Кто ее терзает, где она страдает,
знает ли Ярема? Или знать не знает, —
мы после увидим, а нынче не ту,
не ту, а другую я песню сыграю.
Горе — не девчата — будет танцевать;
спою про неволю, казацкую долю, —
слушайте, чтоб детям после рассказать.
Чтобы дети знали, внукам рассказали,
как казаки шляхту мукам предавали
за все, что от шляхты пришлось испытать.
Испокон веков Украйна
не знала покоя,
по степям ее широким
кровь текла рекою.
Текла, текла — пересохла.
Степи зеленеют.
Спят казаки, спят вояки,—
курганы синеют.
Да кому о дедах вспомнить,
поплакать над ними?
Не горька их доля внукам,
не дорого имя.
Только ветер тихо-тихо
повеет порою,
только росы, будто слезы,
окропят, омоют.
Солнце ласковое встанет,
осушит, пригреет.
Что же внуки?
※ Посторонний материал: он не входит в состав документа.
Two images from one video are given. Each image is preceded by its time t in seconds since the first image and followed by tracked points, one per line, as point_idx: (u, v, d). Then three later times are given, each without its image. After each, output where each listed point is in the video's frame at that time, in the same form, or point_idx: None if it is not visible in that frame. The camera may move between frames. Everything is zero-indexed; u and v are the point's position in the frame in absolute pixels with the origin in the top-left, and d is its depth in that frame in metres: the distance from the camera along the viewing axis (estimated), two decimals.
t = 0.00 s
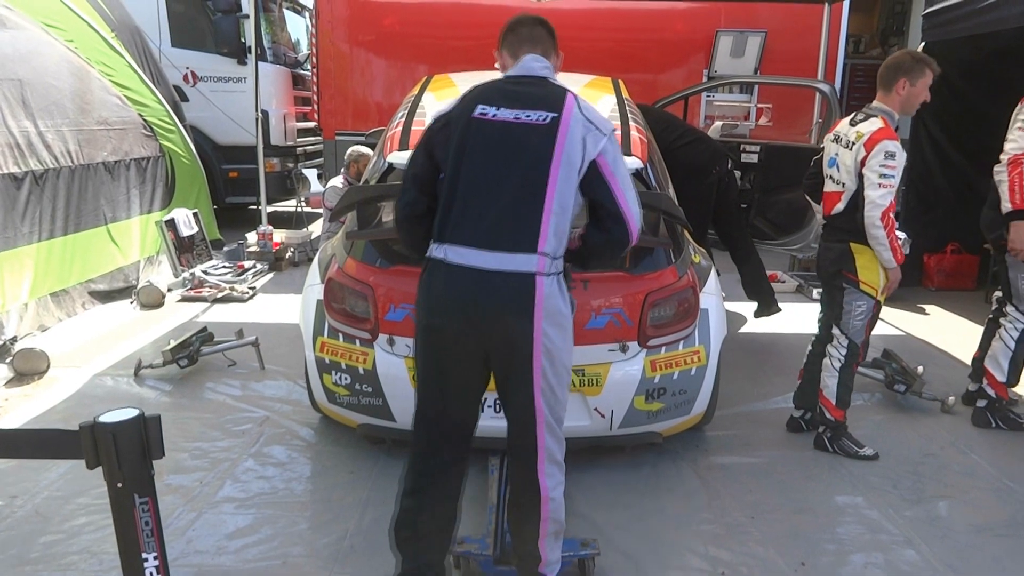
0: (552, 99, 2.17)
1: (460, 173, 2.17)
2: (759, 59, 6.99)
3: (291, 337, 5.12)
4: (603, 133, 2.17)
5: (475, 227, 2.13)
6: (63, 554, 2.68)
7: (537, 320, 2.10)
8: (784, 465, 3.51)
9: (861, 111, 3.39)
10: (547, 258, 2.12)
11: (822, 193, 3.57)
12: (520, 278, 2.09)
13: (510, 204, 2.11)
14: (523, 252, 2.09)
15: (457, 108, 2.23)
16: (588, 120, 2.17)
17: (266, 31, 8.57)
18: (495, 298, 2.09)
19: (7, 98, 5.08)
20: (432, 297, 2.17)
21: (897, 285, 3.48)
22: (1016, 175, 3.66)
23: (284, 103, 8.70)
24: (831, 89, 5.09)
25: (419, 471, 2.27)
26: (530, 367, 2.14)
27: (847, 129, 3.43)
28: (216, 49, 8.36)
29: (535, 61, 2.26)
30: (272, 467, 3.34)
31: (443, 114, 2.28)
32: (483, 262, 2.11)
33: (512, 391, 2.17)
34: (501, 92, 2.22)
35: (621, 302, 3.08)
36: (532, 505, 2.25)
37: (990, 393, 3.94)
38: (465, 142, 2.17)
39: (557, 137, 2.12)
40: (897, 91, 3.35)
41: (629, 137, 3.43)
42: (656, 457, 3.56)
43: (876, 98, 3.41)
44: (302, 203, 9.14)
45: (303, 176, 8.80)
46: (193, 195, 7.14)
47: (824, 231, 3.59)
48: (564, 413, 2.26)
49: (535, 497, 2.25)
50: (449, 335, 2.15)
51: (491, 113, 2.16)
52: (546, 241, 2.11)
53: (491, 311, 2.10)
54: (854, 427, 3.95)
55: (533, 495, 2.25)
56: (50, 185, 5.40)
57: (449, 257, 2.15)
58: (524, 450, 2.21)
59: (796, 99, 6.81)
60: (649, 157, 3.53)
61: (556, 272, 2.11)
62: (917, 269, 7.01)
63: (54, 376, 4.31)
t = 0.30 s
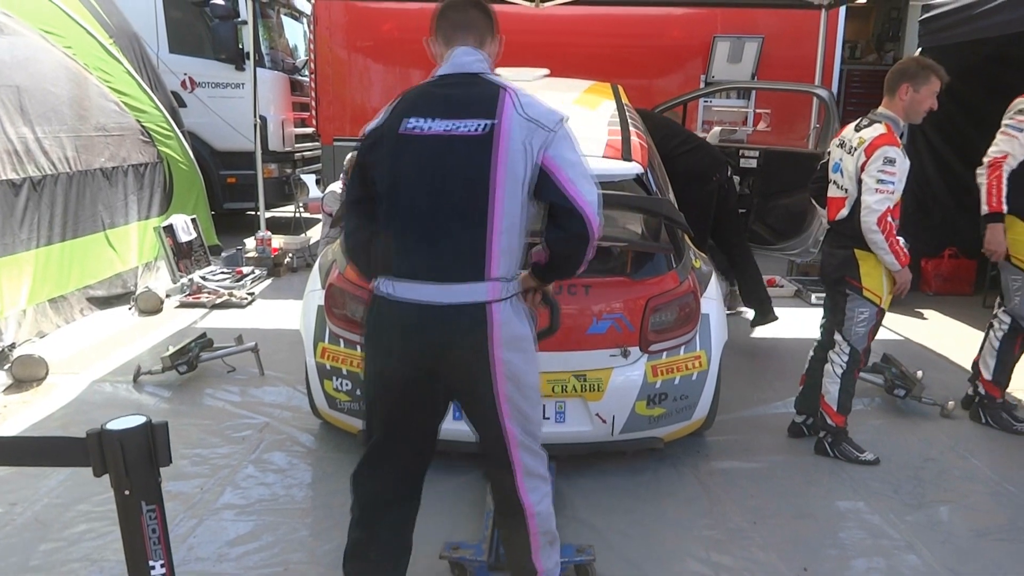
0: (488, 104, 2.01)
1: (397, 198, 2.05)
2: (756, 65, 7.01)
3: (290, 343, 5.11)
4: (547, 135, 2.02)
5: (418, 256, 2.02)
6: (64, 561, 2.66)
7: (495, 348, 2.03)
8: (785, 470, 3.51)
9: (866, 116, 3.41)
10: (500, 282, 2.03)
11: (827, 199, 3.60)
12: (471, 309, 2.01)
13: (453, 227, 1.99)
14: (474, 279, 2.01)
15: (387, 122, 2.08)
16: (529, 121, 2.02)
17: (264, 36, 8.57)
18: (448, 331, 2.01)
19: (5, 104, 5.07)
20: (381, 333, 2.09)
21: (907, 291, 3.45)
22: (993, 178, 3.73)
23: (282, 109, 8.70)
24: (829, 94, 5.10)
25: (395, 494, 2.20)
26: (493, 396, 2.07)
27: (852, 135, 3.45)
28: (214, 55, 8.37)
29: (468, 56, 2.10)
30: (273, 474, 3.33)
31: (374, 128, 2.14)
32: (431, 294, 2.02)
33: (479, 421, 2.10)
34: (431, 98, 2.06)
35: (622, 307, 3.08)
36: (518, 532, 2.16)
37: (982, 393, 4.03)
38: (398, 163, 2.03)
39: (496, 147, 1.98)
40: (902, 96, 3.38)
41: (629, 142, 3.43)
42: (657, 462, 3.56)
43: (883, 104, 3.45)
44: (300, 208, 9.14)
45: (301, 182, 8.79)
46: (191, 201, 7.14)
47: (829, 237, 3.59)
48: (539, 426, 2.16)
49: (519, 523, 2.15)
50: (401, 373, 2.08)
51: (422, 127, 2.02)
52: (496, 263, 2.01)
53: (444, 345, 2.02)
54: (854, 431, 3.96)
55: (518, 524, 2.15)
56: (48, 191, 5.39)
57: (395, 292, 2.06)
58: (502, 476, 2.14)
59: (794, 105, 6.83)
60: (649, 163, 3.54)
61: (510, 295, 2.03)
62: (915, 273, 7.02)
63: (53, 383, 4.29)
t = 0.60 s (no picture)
0: (442, 106, 1.82)
1: (345, 215, 1.85)
2: (754, 70, 7.02)
3: (289, 346, 5.11)
4: (510, 141, 1.86)
5: (372, 282, 1.82)
6: (62, 565, 2.66)
7: (463, 381, 1.85)
8: (783, 474, 3.52)
9: (866, 122, 3.42)
10: (464, 309, 1.85)
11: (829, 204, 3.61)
12: (436, 339, 1.83)
13: (411, 248, 1.80)
14: (436, 308, 1.82)
15: (327, 127, 1.85)
16: (489, 125, 1.84)
17: (263, 40, 8.58)
18: (411, 364, 1.83)
19: (4, 108, 5.07)
20: (337, 365, 1.91)
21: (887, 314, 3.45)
22: (961, 180, 3.84)
23: (281, 113, 8.72)
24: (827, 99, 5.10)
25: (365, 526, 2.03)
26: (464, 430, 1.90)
27: (852, 140, 3.46)
28: (213, 59, 8.37)
29: (415, 49, 1.90)
30: (271, 477, 3.33)
31: (312, 133, 1.91)
32: (387, 326, 1.83)
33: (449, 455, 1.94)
34: (377, 100, 1.84)
35: (621, 311, 3.08)
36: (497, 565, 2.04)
37: (980, 401, 4.03)
38: (344, 176, 1.82)
39: (455, 156, 1.79)
40: (902, 102, 3.39)
41: (628, 146, 3.45)
42: (655, 466, 3.56)
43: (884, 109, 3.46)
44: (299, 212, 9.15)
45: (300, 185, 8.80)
46: (190, 204, 7.15)
47: (830, 242, 3.60)
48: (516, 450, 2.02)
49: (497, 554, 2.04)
50: (360, 410, 1.90)
51: (367, 135, 1.81)
52: (459, 288, 1.83)
53: (407, 379, 1.84)
54: (852, 436, 3.96)
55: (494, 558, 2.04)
56: (47, 194, 5.39)
57: (349, 322, 1.87)
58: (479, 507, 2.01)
59: (792, 110, 6.86)
60: (649, 167, 3.56)
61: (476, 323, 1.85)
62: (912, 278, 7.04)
63: (51, 386, 4.29)
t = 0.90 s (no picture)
0: (475, 105, 1.75)
1: (367, 215, 1.77)
2: (751, 72, 7.04)
3: (287, 347, 5.12)
4: (543, 143, 1.79)
5: (394, 285, 1.75)
6: (61, 565, 2.67)
7: (488, 394, 1.77)
8: (780, 474, 3.53)
9: (863, 124, 3.43)
10: (492, 315, 1.78)
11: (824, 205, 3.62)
12: (463, 346, 1.75)
13: (436, 251, 1.72)
14: (463, 314, 1.75)
15: (350, 122, 1.78)
16: (521, 127, 1.78)
17: (261, 43, 8.59)
18: (434, 374, 1.75)
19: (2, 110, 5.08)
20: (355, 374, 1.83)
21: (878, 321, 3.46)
22: (955, 191, 3.85)
23: (279, 115, 8.74)
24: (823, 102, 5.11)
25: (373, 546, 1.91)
26: (482, 451, 1.80)
27: (849, 142, 3.47)
28: (211, 62, 8.39)
29: (443, 44, 1.82)
30: (269, 478, 3.34)
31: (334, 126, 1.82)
32: (411, 332, 1.75)
33: (458, 483, 1.81)
34: (405, 95, 1.76)
35: (619, 312, 3.09)
36: None
37: (973, 403, 4.05)
38: (366, 172, 1.74)
39: (487, 156, 1.72)
40: (901, 107, 3.41)
41: (625, 148, 3.46)
42: (652, 466, 3.57)
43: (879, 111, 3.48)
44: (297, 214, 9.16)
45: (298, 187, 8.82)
46: (189, 206, 7.17)
47: (826, 243, 3.61)
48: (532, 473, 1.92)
49: None
50: (379, 419, 1.81)
51: (393, 131, 1.73)
52: (488, 293, 1.76)
53: (429, 389, 1.76)
54: (849, 436, 3.97)
55: None
56: (46, 196, 5.40)
57: (370, 327, 1.79)
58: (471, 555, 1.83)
59: (789, 112, 6.88)
60: (646, 168, 3.57)
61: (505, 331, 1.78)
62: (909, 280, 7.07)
63: (50, 388, 4.30)
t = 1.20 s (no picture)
0: (494, 101, 1.76)
1: (383, 206, 1.80)
2: (751, 71, 7.04)
3: (285, 344, 5.13)
4: (558, 143, 1.76)
5: (397, 276, 1.75)
6: (58, 560, 2.68)
7: (480, 393, 1.74)
8: (776, 472, 3.54)
9: (862, 123, 3.42)
10: (492, 312, 1.75)
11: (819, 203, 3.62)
12: (458, 339, 1.73)
13: (438, 242, 1.72)
14: (461, 307, 1.73)
15: (379, 117, 1.84)
16: (538, 126, 1.77)
17: (261, 41, 8.59)
18: (432, 366, 1.74)
19: (3, 106, 5.09)
20: (365, 363, 1.85)
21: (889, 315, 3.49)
22: (953, 190, 3.86)
23: (279, 113, 8.74)
24: (822, 101, 5.12)
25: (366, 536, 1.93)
26: (475, 451, 1.78)
27: (848, 141, 3.46)
28: (211, 59, 8.39)
29: (474, 43, 1.85)
30: (266, 473, 3.35)
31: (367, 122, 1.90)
32: (413, 323, 1.75)
33: (453, 481, 1.80)
34: (429, 92, 1.80)
35: (616, 309, 3.10)
36: None
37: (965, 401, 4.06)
38: (384, 164, 1.79)
39: (497, 150, 1.72)
40: (901, 107, 3.42)
41: (623, 146, 3.47)
42: (648, 463, 3.58)
43: (880, 110, 3.47)
44: (297, 211, 9.17)
45: (298, 185, 8.83)
46: (188, 203, 7.17)
47: (821, 243, 3.62)
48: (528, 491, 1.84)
49: None
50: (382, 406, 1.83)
51: (413, 124, 1.77)
52: (489, 289, 1.73)
53: (426, 381, 1.75)
54: (846, 435, 3.98)
55: None
56: (46, 193, 5.41)
57: (376, 315, 1.81)
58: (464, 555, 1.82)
59: (788, 111, 6.89)
60: (644, 166, 3.58)
61: (502, 329, 1.74)
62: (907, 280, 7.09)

Все равно им —
панам жито сеют.
Много их, а кто укажет,
где Гонты могила?
Где легла его святая
праведная сила?
Зализняк, душа родная,
где лежит зарытый?
Тяжело! Палач на троне,
а они забыты.
Испокон веков Украйна
не знала покоя,
по степям ее широким
кровь текла рекою.
День и ночь — пальба, сраженья,
земля стонет, гнется.
Жутко, больно, а как вспомнишь —
сердце усмехнется...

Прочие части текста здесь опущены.